My almost-eight-year-old daughter and I have been reading the Little House series, by Laura Ingalls Wilder, together. As a child, I loved every one of these books, and it’s so lovely to share them with her, and see how much she’s loving them too. (There are some problematic elements to the series, specifically racism, and some body image issues, and we have used them as an opportunity for discussion).

The other day, my daughter asked me why Laura has to be a schoolteacher rather than just picking her own job. When I explained that the idea of people picking their own jobs, rather than doing what their parents wanted them to do, was a very recent phenomenon, it was somewhat gratifying to see how hard it was for my little girl to get her head around this concept. I felt somewhat proud of the fact that she’d managed to get to nearly eight years of age without encountering the idea that someone might put limits on someone else’s career or life choices. Her natural instinct in favour of freedom and choice was very evident.

Humans all share this instinct for liberty. We all dislike, often strongly dislike, having our choices taken away from us, and this is quite evident to those of us who are pro-choice, or who spend time with and understand pro-choice people. It is a simple fact that parenting massively impinges on our freedom and choices, and the idea that someone might find themselves having their freedom so severely curtailed without having chosen to put themselves in that position can feel like a massive injustice.

I think in the case of abortion though, people who raise arguments based on “choice” are often drawing on two distinct types of freedom. We have blogged about these two different versions of freedom before. One concerns bodily autonomy specifically: the right to not have your body used against your will. The other concerns general autonomy: the many real ways in which parenting restricts your autonomy.

One point I blog about a lot (sorry, I know I’m a broken record) is the difference between personhood and bodily rights arguments, and why it’s important to keep the two debates separate. If someone is raising bodily rights arguments, it’s important to address that point, rather than to respond using personhood arguments.

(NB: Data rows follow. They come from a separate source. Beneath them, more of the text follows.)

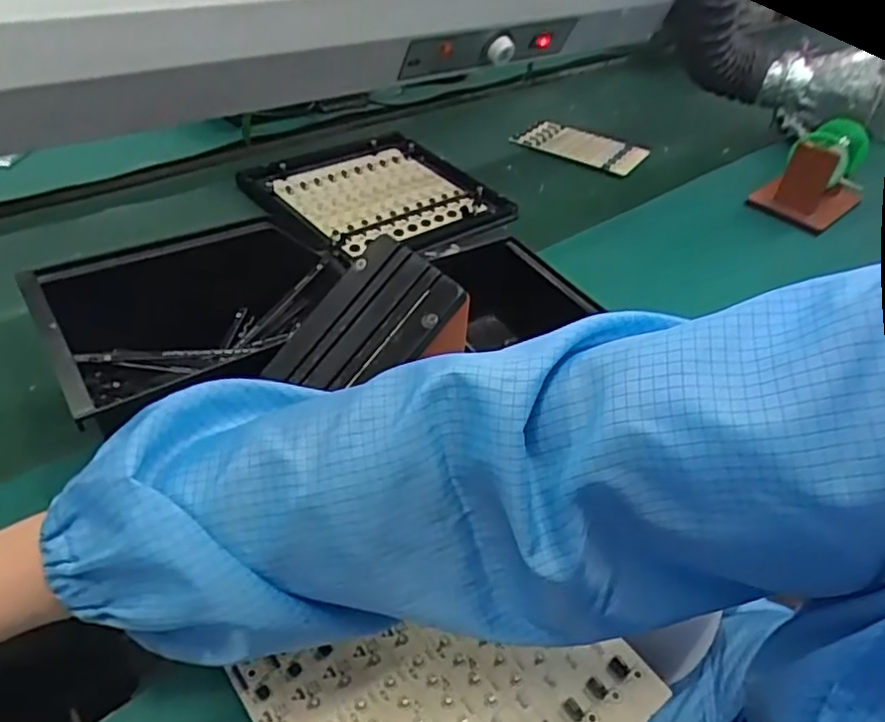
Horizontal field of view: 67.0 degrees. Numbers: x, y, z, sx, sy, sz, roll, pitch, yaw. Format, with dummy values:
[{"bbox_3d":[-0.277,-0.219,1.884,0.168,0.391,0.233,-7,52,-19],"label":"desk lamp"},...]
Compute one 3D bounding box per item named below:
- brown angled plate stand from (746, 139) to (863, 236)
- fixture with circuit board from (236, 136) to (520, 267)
[{"bbox_3d":[0.459,-0.225,0.841,0.060,0.082,0.098,-23,49,-28],"label":"brown angled plate stand"},{"bbox_3d":[-0.082,-0.204,0.813,0.258,0.025,0.248,-25,50,-30],"label":"fixture with circuit board"}]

In other words, it’s important to show why bodily autonomy does not override the right to life, rather than to just show why the unborn baby is actually a person. However, I think I’ve missed a trick here. Personhood arguments don’t work if someone is raising bodily autonomy arguments – but they may be very appropriate if you’re talking to someone who is raising general autonomy arguments!

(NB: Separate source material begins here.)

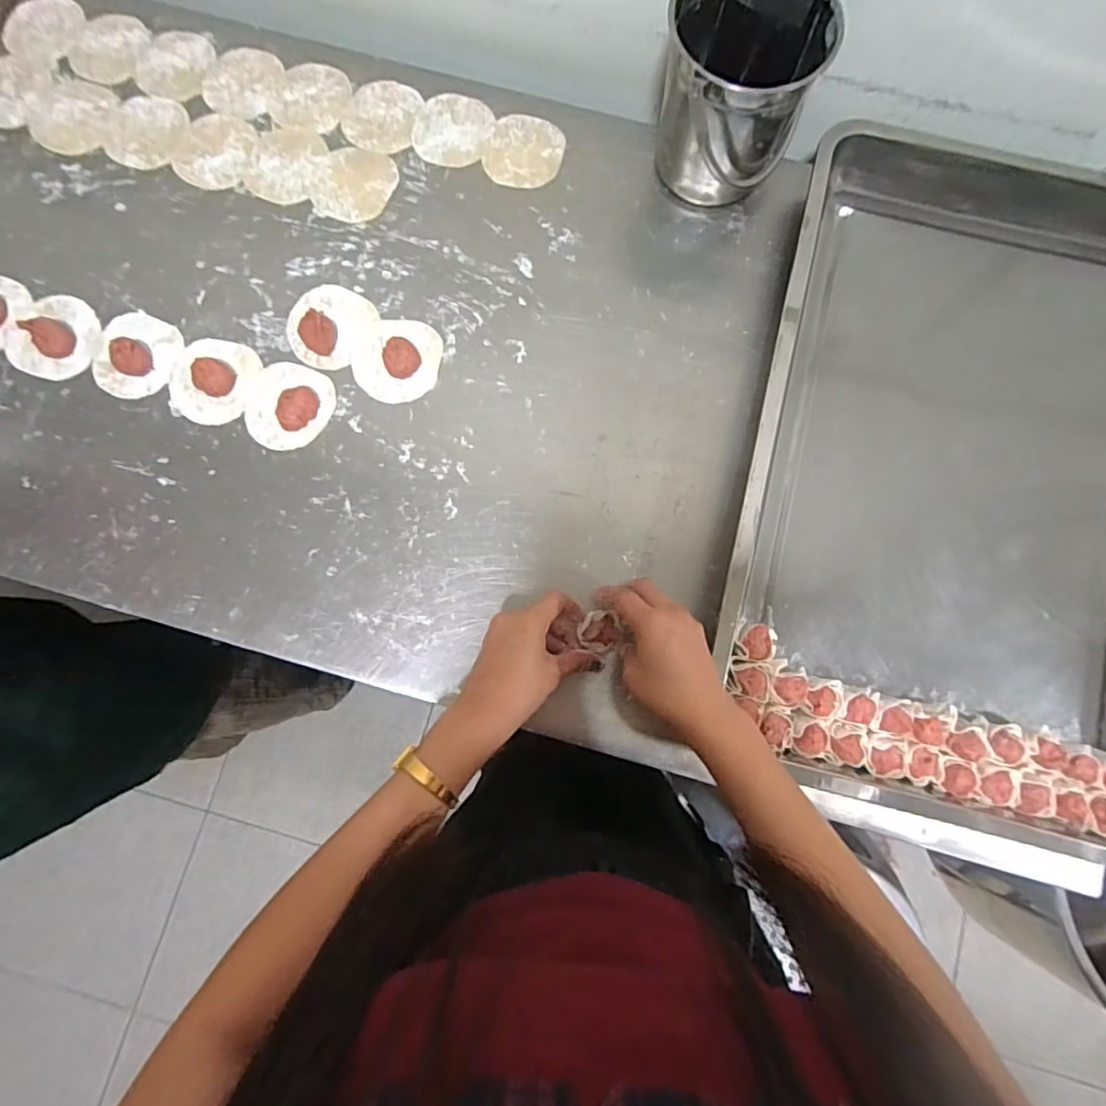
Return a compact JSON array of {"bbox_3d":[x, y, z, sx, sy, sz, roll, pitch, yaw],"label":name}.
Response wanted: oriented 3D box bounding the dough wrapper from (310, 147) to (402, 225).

One way to think this through is to try Trotting out a Toddler. If someone says that they support abortion because no one should be forced to provide bodily support to someone else against their will, then trotting out a toddler won’t work. You can try saying something like “Would it be OK for someone to just choose not to feed their toddler?”, because the obvious answer is, anyone can provide food for a toddler, and providing food for a toddler does not require the use of your own body. However, if someone says they support abortion because the responsibilities involved in raising a child are just too great, and so many women simply are not in a position to do so, and we should respect their decision and their judgement and not insist they are in a position to raise a child when they are sure that this is not the case, trotting out a toddler can work very well here! We can ask whether the fact that there are parents who genuinely feels that they is not up for the responsibility of raising her toddler, and are quite sure that she is not in a position to do so, is reasonable grounds for infanticide. In this case, the reason someone might want to justify abortion but not infanticide is not based on providing bodily support for the baby or toddler, and is instead based on something else – the most likely candidate being, the person sees that the toddler qualifies as a rights-bearer, but doesn’t think unborn babies do. At this point, you can use something like the Equal Rights Argument to show why you think unborn babies are rights bearers.

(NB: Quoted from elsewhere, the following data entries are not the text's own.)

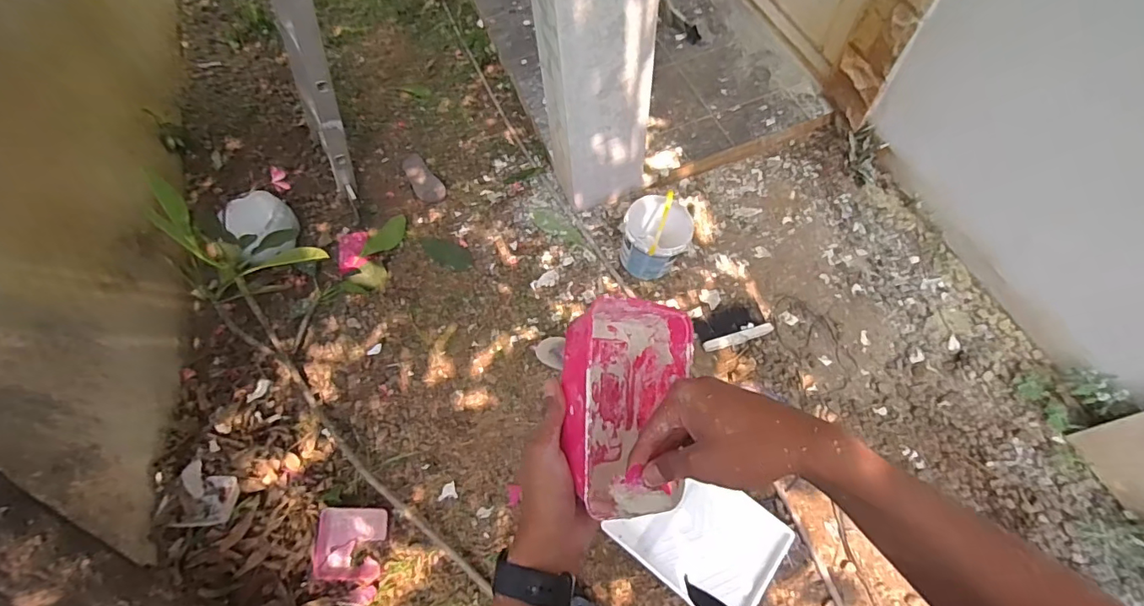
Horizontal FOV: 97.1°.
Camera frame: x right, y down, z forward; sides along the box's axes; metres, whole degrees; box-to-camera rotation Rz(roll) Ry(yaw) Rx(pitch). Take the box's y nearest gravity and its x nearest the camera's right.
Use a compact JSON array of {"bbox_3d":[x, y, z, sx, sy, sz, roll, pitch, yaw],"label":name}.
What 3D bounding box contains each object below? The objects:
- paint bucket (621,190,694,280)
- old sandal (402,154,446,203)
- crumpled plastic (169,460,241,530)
[{"bbox_3d":[0.260,-0.215,1.542,0.197,0.255,0.210,-1,65,2],"label":"paint bucket"},{"bbox_3d":[-0.548,-0.457,1.837,0.092,0.033,0.255,-33,68,-13],"label":"old sandal"},{"bbox_3d":[-0.919,0.486,1.274,0.129,0.039,0.149,11,64,-22],"label":"crumpled plastic"}]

I still think it’s important to distinguish between bodily rights arguments and personhood arguments. However, I have come to a new appreciation of the importance of also distinguishing between bodily autonomy arguments and general autonomy arguments. Bodily autonomy arguments require their own set of responses – but general autonomy arguments really collapse down to personhood. If we agree that unborn babies have the same rights as a born toddler, we can agree that restrictions on general autonomy – as opposed to bodily autonomy – can be justified if the purpose is to prevent a rights-bearing human from dying. This is a crucial distinction, and it’s one that we should think through carefully.

So the next time you hear a pro-choice person talk about the importance of “choice”, take some time to figure out which type of choice they’re concerned about – and regardless of which type of “choice” they’re talking about, make sure you validate their concern before you start to make a counterargument. Freedom is important – pro-life people would do well to remember this.